Your assignment
Write out all of the entries exactly as given.

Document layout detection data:
■ ■ ■ ■
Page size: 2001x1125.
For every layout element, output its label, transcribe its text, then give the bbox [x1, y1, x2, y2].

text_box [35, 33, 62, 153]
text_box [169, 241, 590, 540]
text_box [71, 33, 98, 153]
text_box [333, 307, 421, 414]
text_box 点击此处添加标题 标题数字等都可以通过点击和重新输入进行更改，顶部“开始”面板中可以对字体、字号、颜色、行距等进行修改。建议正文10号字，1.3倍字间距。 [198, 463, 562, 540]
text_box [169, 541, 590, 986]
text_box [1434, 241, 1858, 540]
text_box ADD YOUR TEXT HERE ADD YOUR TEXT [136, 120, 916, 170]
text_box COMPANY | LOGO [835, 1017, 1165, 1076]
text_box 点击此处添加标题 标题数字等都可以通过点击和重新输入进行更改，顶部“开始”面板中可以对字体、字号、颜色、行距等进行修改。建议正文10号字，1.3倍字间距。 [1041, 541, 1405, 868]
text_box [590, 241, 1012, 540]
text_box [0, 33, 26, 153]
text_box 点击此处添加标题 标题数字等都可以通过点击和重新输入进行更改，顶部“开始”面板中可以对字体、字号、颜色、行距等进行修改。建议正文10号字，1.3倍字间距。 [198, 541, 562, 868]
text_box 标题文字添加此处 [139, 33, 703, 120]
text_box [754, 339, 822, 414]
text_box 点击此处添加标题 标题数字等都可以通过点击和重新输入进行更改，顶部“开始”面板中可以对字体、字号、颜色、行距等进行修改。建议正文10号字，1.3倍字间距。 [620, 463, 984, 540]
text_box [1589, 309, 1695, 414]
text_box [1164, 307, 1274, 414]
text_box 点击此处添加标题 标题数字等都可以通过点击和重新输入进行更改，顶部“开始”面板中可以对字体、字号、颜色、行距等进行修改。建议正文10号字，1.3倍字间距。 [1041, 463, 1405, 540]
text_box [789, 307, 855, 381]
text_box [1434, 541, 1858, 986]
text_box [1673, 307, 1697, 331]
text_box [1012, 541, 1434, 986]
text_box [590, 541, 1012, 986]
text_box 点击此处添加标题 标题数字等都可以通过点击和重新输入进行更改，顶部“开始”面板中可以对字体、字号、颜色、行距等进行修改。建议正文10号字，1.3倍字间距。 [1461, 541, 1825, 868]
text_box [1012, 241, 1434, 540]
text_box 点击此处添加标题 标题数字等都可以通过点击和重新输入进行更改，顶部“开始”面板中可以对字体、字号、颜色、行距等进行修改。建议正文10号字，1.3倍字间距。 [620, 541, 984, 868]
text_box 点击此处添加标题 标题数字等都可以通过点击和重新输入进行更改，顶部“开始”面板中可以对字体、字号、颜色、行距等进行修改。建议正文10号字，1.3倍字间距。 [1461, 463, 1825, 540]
■ ■ ■ ■
Result
Page size: 2001x1125.
For every layout element, output its label, transcribe its text, then give the bbox [x1, y1, x2, y2].

text_box [35, 33, 62, 153]
text_box [169, 241, 590, 540]
text_box [71, 33, 98, 153]
text_box [333, 307, 421, 414]
text_box 点击此处添加标题 标题数字等都可以通过点击和重新输入进行更改，顶部“开始”面板中可以对字体、字号、颜色、行距等进行修改。建议正文10号字，1.3倍字间距。 [198, 463, 562, 540]
text_box [169, 541, 590, 986]
text_box [1434, 241, 1858, 540]
text_box ADD YOUR TEXT HERE ADD YOUR TEXT [136, 120, 916, 170]
text_box COMPANY | LOGO [835, 1017, 1165, 1076]
text_box 点击此处添加标题 标题数字等都可以通过点击和重新输入进行更改，顶部“开始”面板中可以对字体、字号、颜色、行距等进行修改。建议正文10号字，1.3倍字间距。 [1041, 541, 1405, 868]
text_box [590, 241, 1012, 540]
text_box [0, 33, 26, 153]
text_box 点击此处添加标题 标题数字等都可以通过点击和重新输入进行更改，顶部“开始”面板中可以对字体、字号、颜色、行距等进行修改。建议正文10号字，1.3倍字间距。 [198, 541, 562, 868]
text_box 标题文字添加此处 [139, 33, 703, 120]
text_box [754, 339, 822, 414]
text_box 点击此处添加标题 标题数字等都可以通过点击和重新输入进行更改，顶部“开始”面板中可以对字体、字号、颜色、行距等进行修改。建议正文10号字，1.3倍字间距。 [620, 463, 984, 540]
text_box [1589, 309, 1695, 414]
text_box [1164, 307, 1274, 414]
text_box 点击此处添加标题 标题数字等都可以通过点击和重新输入进行更改，顶部“开始”面板中可以对字体、字号、颜色、行距等进行修改。建议正文10号字，1.3倍字间距。 [1041, 463, 1405, 540]
text_box [789, 307, 855, 381]
text_box [1434, 541, 1858, 986]
text_box [1673, 307, 1697, 331]
text_box [1012, 541, 1434, 986]
text_box [590, 541, 1012, 986]
text_box 点击此处添加标题 标题数字等都可以通过点击和重新输入进行更改，顶部“开始”面板中可以对字体、字号、颜色、行距等进行修改。建议正文10号字，1.3倍字间距。 [1461, 541, 1825, 868]
text_box [1012, 241, 1434, 540]
text_box 点击此处添加标题 标题数字等都可以通过点击和重新输入进行更改，顶部“开始”面板中可以对字体、字号、颜色、行距等进行修改。建议正文10号字，1.3倍字间距。 [620, 541, 984, 868]
text_box 点击此处添加标题 标题数字等都可以通过点击和重新输入进行更改，顶部“开始”面板中可以对字体、字号、颜色、行距等进行修改。建议正文10号字，1.3倍字间距。 [1461, 463, 1825, 540]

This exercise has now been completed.